Following the news that the University of Illinois football program had hired Lovie Smith as its upcoming coach to dejectedly stare into the distance on their sideline, we wanted to celebrate the former NFL coach by looking back at his many varied facial expressions.
“Half Chub Love” Lovie, after explaining the intricacies of the Tampa 2 defense to the young padawan Mike Glennon.
Happy Lovie, just sitting back and thinking about that asshole Greg Schiano finally getting what Lovie thinks we can all agree was a long time coming.
Apprehensive Lovie, attempting to calculate how many days until Marc Trestman’s daughter turns 18.
Sad Lovie, remembering the good old days when you could fail to make the playoffs after starting the season 7-1 and everything was kosher.
Angry Lovie, moments after thinking about Kyle Orton’s neck beard.

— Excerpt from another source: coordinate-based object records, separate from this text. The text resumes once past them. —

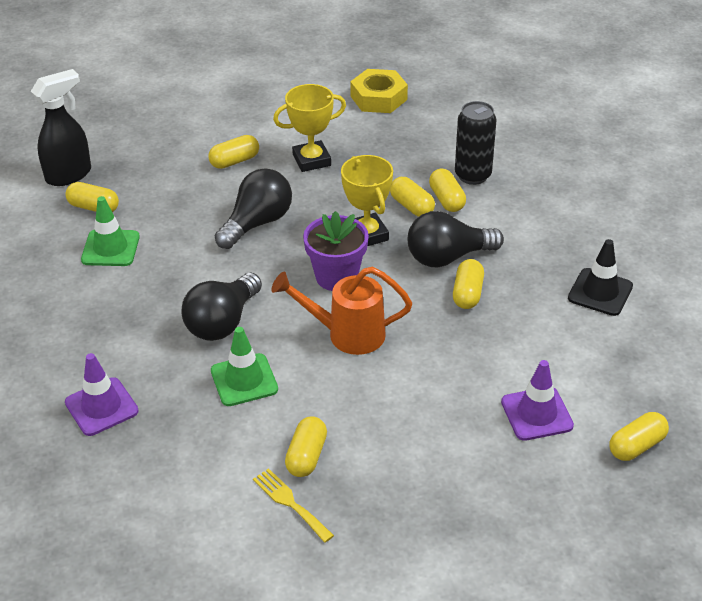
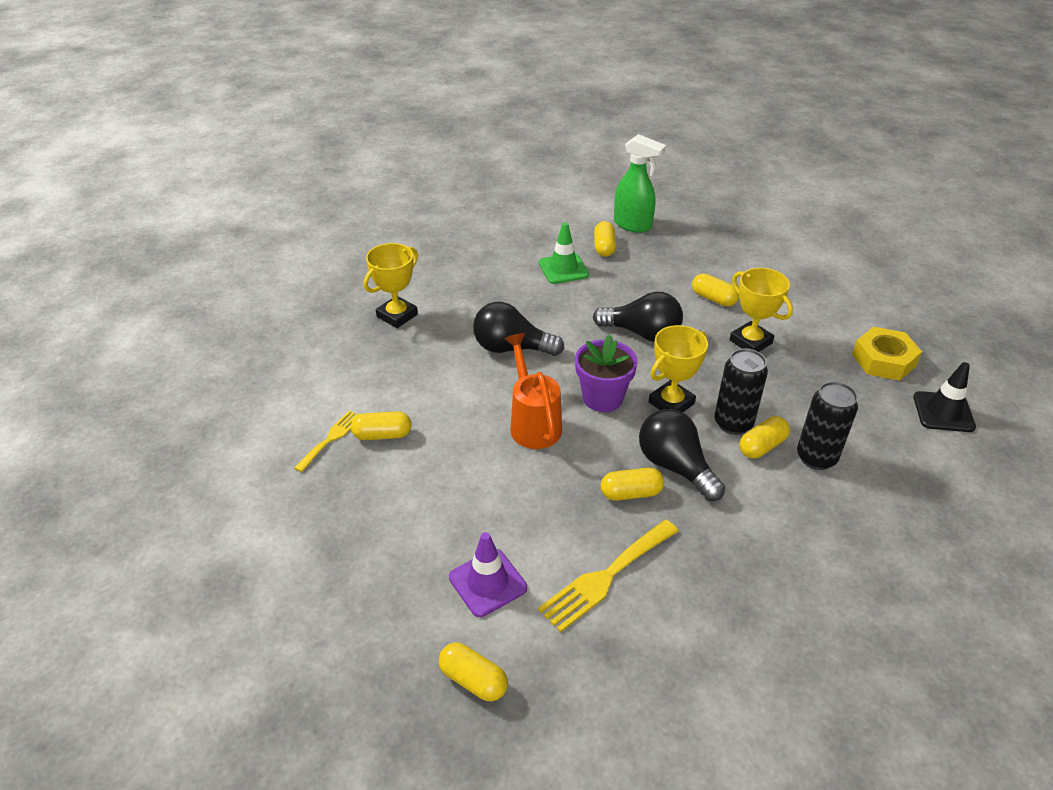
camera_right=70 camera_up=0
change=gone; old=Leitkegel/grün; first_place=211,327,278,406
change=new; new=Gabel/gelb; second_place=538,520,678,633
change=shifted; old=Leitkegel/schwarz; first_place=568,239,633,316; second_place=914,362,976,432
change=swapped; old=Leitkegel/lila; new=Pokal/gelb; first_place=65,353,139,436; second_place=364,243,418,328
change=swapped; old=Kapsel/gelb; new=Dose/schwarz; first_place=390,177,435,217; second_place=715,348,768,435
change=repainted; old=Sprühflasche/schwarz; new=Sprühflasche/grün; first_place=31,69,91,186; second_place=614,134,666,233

Bored Lovie, burning a timeout just to feel something.
Confident Lovie, thinking that maybe just maybe this could be the challenge that breaks his way.
Scared Lovie, kept awake at night by the ghost of every Rex Grossman interception and the lingering suspicion that he won’t be able to live up to the legacy of Ron Zook.
Pensive Lovie. Every time you hear a bell ring, Lovie Smith has lost another recruit to an actual top-tier program.
Mischievous Lovie. The noted prankster once convinced U of I that Rex Grossman still had another year of college eligibility.
Longing Lovie, hoping that one day he could find something he loved as passionately as defensive takeaways.
Anxious Lovie, pondering how long he has to work in Champaign until a better job offer comes along.
Surprised Lovie — he sure as hell wasn’t expecting an Adam Archuleta reference to be relevant either.
Smug Lovie, licking his chops at the prospect of smothering Vincent Jackson’s fantasy potential.